A new GE will likely be a shadow of what it once was. (My guess is GE will probably be broken-up/acquired and vanish – that’s what happens to corporate dinosaurs as they evolve out of unsustainable niches.) The aviation business (GECAS) is solid. The sale of Baker-Hughes stake and Healthcare is already underway.

GE is being managed to survive while it evolves into something much smaller and less significant.

Alongside faith in the management, there are significant tail-risks:

 

  • Are there other “skeletons in the cupboard” of GE Capital?
  • Could regulatory threats derail recovery?
  • As it shrinks, its strategic importance to the US diminishes – does that make      it more vulnerable?
  • What happens if market confidence breaks?
  • What risks do markets pose to its future?

 

Debt Repayment? 

The key question for bond holders is will it repay its debts?

Despite the current market noise, GE is not in immediate debt crisis. It’s got enough money in bank and lending facilities to cover itself from a liquidity meltdown stemming from closure of the CP market. For once, the standby facilities are actually doing what they were intended for – covering the firm if its normal financing sources dried up.

In the short-term;

i) GE has got about $26 bln of its $116 bln debt pile to repay through 2020. Its got $40 bln in credit facilities and $6 bln in cash.

ii) It has announced a massive programme of asset sales

iii) It can continue to cut dividend, could do a rights issue, and sell whole divisions.

GE should struggle through 2020 on current form.

The Medium Term gets more interesting, and the outlook is more susceptible to managerial failure and rising “no-see-em” risk;

iv) What is the regulatory risk from DoJ and SEC actions against the firm? The current consensus is the sheer size of GE and importance to the US economy, means it will be treated lightly. As the company shrinks it becomes less important.

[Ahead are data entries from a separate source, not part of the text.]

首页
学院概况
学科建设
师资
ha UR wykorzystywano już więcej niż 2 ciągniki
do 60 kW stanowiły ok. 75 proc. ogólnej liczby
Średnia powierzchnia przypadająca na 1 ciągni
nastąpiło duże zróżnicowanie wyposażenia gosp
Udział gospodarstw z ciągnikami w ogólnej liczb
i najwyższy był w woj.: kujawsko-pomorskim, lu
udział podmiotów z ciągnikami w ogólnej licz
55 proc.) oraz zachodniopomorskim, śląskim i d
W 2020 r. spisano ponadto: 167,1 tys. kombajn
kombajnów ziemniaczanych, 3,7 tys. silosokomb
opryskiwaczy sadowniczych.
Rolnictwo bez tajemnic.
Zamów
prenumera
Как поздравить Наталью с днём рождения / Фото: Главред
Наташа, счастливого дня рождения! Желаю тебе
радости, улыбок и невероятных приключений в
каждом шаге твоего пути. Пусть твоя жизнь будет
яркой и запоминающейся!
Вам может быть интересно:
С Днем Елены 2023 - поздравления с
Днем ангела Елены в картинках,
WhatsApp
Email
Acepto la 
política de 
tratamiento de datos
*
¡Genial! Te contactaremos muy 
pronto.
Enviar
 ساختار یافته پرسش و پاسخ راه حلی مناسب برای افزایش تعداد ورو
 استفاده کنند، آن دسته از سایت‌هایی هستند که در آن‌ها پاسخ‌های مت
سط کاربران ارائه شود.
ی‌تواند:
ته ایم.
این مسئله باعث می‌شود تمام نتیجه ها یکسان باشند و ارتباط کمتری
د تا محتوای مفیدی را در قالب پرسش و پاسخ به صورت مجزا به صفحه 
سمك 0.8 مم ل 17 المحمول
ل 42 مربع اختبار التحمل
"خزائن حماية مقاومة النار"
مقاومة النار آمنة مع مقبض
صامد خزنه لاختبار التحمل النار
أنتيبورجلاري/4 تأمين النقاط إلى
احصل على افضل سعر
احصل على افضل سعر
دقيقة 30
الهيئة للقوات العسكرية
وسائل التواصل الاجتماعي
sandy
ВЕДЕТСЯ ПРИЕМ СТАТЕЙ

v) More mistakes and skeletons could be exposed – stock buybacks etc.

vi) The big risk is management failure, more shocks, and a declining debt position push the credit rating into junk. Falling Angel status will trigger a debt sell-off, probably creating contagion across corporate bond market.

vii) The global market environment is a major risk – if recession strikes in 2019/20 then all-bets on selling assets could be off, plunging the company towards downgrade.

Long Term it becomes more difficult;

viii) The key issue is management and the likelihood they can manage their way into a recovery. This will be apparent within a year or two. Any ongoing lack of clarity on management plans will damage sentiment.

ix) Distressed debt players are already gaming wind-down and bankruptcy scenarios, and what a Chapter 11 work-out.

Buy/Sell? 

What’s our recommendation on GE?

On GE the market looks to have over-reacted, fuelled by some very negative bank analysis (including some from a bank in its’ loan group!). GE is currently the most actively traded name in corporate debt. We suspect the recent hardening in price is likely to continue and stabilise at a better level once we see immediate collapse is unlikely.

Then it’s follow the management, and keep a close eye on its run rate through lending facilities and debt.